Alaska’s Law Enforcement Crisis

Photo By Encyclopaedia Britannica/UIG Via Getty Images

In 2005, the only public safety officer in Russian Mission, a village of 340 people in Alaska, committed suicide. Russian Mission hasn’t had a “permanent, certified police officer” since Simeon Askoak died. As Kyle Hopkins reports at Anchorage Daily News in a joint report effort with ProPublica, residents have been left to fend for themselves in a region with the highest accidental death and homicide rate in Alaska.

He was the only law enforcement officer in Russian Mission, a village of 340 people where he was born and raised. He’d worked as a village public safety officer for the previous 13 years, and while the state of Alaska covered his salary, he lacked equipment, resources and respect.

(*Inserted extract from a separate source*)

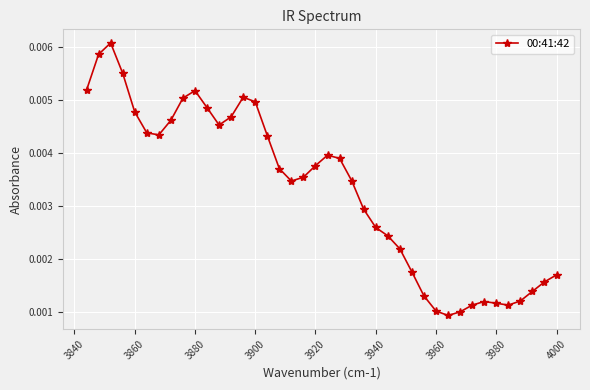

Count the values in the range 0 to 1.

40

“It’s degrading me,” Askoak said of the constant search for money to pay for the basic necessities of his job. He described how his city government couldn’t afford utilities for the police station, so he dug into his own pocket to buy heating oil to warm the jailhouse. When his family of seven could no longer afford the bills, the pipes at the jail froze. Soon the water and sewer would be shut off too, he warned.

“We are the first responders,” Askoak said, describing the unique role VPSOs play in the state. They bust drunken drivers, bootleggers and drug dealers. They listen to children tell of being molested, stand between abusers and domestic violence victims, and pull bodies from the rivers. Always unarmed and usually without backup.

Having told his story, Askoak left the meeting and flew home in a rattling bush plane above a tangle of streams and spongy tundra. Two days later, he followed a trail to a lagoon 100 yards from his front door and shot himself in the chest.

He was 50 years old. A boy found his body shrouded in newly fallen snow.